Question : "La loi de mars 2004 qui bannit les signes religieux ostensibles de l’école a eu pour conséquence la déscolarisation de dizaines de jeunes filles et leur éviction du monde du travail. Quelles mesures pourrez-vous prendre pour faciliter leur réintégration dans la société ?"

Réponse de José Bové - " J’ai toujours été clairement contre cette loi. Il est évident que c’est une loi qui est principalement préjudiciable aux musulmanes, en plus d’un certains nombre de Sikhs. C’est une loi discriminatoire qui doit être abrogée. Je suis, plus largement, pour une législation qui se donne les moyens de défendre effectivement le libre choix des femmes, entre autre de porter le foulard ou de ne pas le porter. Cela signifie de se donner de réels moyens d’interdire toute discrimination et tout préjudice lié au port du foulard, de se donner également les moyens d"interdire toute contrainte faite aux femmes, notamment de le porter. Les filles déscolarisées doivent bien entendu avoir à nouveau accès à l’école publique".

Considérer cette loi comme discriminatoire peut se discuter mais ne formuler aucune critique sur le voile lui-même comme symbole d’une discrimination à l’encontre des femmes n’est pas correct pour un progressiste quand on connaît ce qu’il révèle dans plusieurs pays.

9) Une Gauche antilibérale unitaire ne naîtra pas sans clarté politique

José Bové en appelle sans cesse à la création d’un rassemblement antilibéral à la gauche du parti socialiste. C’est parfaitement son droit et cet objectif trouve un large écho, aujourd’hui affaibli par la multiplicité des candidatures sur ce créneau.

Cependant, c’est quoi "être à gauche du Parti Socialiste" dans les réponses concrètes à apporter aux besoins de notre peuple ? C’est quoi être antilibéral dans la stratégie politique comme dans le choix de société que l’on propose en alternative au capitalisme ? C’est quoi être altermondialiste comme nouvelle identité politique après le républicanisme, le socialisme et le communisme ( globalement comme conception du monde, plus concrètement en matière de rapport aux classes sociales, de laïcité, d’institutions, , de construction organisée du rapport de force mondial...) ? Quelles propositions politiques transitoires en matière de démocratie sociale, d’énergie, de rapports Nord Sud ?

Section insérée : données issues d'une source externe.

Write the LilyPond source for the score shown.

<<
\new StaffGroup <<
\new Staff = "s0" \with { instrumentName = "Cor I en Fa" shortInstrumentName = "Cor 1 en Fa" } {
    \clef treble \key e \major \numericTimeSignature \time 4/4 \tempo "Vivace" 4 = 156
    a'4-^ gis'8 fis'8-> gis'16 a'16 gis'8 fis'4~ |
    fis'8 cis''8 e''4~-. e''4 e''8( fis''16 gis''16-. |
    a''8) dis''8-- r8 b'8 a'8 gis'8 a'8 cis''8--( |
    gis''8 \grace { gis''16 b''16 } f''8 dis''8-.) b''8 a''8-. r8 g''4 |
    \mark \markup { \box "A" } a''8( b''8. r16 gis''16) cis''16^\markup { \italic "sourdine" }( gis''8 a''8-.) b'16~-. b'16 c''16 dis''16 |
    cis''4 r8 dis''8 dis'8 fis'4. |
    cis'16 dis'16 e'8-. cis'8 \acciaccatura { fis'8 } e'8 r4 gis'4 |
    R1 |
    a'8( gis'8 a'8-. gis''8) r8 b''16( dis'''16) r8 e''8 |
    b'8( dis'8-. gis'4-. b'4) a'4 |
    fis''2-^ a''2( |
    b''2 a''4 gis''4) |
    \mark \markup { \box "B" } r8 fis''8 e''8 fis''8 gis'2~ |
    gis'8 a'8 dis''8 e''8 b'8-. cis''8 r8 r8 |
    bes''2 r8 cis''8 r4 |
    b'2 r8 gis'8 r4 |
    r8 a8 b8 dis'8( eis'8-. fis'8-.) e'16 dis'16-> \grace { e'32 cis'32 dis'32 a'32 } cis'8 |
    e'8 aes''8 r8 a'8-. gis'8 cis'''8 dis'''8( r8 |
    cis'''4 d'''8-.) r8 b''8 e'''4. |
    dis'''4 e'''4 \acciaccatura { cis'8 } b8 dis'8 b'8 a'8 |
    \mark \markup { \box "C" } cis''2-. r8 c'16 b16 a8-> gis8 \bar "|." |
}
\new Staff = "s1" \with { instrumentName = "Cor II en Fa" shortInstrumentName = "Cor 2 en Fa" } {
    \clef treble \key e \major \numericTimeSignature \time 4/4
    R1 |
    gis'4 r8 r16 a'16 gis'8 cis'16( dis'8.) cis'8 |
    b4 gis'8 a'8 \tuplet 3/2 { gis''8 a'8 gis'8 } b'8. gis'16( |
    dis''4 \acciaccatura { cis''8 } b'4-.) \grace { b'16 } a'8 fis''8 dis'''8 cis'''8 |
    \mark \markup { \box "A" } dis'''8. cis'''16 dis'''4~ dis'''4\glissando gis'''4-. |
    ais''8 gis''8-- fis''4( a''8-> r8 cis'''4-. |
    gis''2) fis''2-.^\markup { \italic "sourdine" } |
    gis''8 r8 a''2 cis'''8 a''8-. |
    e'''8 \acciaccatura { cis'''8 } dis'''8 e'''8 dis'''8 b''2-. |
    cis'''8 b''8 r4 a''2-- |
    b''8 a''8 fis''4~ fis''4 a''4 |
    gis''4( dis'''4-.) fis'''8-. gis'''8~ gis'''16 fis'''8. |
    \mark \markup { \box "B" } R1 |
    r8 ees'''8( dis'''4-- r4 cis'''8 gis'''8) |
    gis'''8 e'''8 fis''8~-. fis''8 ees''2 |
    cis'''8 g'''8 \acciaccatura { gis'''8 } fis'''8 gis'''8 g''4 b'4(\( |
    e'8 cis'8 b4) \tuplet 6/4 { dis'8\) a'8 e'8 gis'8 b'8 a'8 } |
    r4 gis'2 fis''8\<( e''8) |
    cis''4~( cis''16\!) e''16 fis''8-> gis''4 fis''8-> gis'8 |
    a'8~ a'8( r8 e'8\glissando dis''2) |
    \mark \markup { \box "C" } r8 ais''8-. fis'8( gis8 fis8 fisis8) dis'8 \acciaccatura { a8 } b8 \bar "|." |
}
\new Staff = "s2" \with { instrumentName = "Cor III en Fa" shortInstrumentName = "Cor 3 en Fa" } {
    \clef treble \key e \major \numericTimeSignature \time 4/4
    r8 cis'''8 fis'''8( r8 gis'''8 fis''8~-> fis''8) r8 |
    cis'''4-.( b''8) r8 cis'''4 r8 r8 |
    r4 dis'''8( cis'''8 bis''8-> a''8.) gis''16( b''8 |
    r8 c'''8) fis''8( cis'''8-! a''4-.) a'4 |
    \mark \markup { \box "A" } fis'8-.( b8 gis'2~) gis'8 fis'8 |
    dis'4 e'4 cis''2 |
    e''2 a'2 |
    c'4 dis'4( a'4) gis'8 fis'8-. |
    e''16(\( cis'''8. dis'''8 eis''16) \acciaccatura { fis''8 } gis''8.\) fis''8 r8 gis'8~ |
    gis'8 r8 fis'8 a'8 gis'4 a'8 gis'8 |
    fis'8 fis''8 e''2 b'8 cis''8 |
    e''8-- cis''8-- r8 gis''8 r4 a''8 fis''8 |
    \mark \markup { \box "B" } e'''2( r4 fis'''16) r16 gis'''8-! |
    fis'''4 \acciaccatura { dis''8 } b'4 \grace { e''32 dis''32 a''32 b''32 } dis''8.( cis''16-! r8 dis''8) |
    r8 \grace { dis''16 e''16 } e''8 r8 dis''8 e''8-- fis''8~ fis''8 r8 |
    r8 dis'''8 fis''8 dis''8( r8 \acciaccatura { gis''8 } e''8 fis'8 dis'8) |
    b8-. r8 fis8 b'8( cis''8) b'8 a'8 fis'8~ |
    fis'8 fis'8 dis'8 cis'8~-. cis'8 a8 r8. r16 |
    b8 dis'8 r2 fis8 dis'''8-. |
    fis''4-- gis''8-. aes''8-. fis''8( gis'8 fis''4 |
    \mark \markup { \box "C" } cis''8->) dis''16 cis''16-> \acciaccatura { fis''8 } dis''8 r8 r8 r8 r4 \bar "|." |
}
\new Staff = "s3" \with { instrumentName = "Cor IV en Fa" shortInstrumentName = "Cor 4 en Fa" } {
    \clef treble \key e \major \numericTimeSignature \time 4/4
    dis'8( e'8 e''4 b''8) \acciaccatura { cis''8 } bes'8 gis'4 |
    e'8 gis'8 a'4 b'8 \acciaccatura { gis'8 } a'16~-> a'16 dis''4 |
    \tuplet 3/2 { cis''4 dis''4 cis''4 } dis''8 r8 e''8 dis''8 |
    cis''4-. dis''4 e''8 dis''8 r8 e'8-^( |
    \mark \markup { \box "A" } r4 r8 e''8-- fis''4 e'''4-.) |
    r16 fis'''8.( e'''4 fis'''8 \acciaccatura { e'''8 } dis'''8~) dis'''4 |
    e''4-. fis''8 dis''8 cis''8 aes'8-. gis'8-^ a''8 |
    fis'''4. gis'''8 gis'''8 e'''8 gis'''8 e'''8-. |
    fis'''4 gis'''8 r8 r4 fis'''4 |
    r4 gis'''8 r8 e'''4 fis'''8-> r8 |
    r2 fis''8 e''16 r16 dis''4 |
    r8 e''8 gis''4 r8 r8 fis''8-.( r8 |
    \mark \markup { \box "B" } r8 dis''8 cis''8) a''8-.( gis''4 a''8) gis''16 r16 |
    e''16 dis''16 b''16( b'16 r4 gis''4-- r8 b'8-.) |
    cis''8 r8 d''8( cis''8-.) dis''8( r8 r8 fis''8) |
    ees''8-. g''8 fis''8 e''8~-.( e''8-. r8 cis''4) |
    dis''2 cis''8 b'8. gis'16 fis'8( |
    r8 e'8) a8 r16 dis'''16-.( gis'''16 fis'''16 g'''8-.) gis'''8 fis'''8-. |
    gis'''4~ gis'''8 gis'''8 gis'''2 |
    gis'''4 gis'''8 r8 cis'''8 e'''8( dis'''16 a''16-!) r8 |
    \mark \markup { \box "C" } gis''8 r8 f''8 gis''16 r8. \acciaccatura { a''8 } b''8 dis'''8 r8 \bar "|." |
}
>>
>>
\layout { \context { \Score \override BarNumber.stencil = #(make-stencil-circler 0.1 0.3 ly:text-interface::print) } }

Il ne servirait à rien de construire une force " à la gauche de la gauche" apportant encore plus de confusion dans les réponses à ces questions. Il ne servirait à rien de construire un rassemblement antilibéral s’il n’était pas utile pour changer vraiment la vie par la mobilisation d’une grosse majorité de notre peuple ; pour cela la question de l’unité de la gauche n’est pas secondaire. Le débat est donc nécessaire.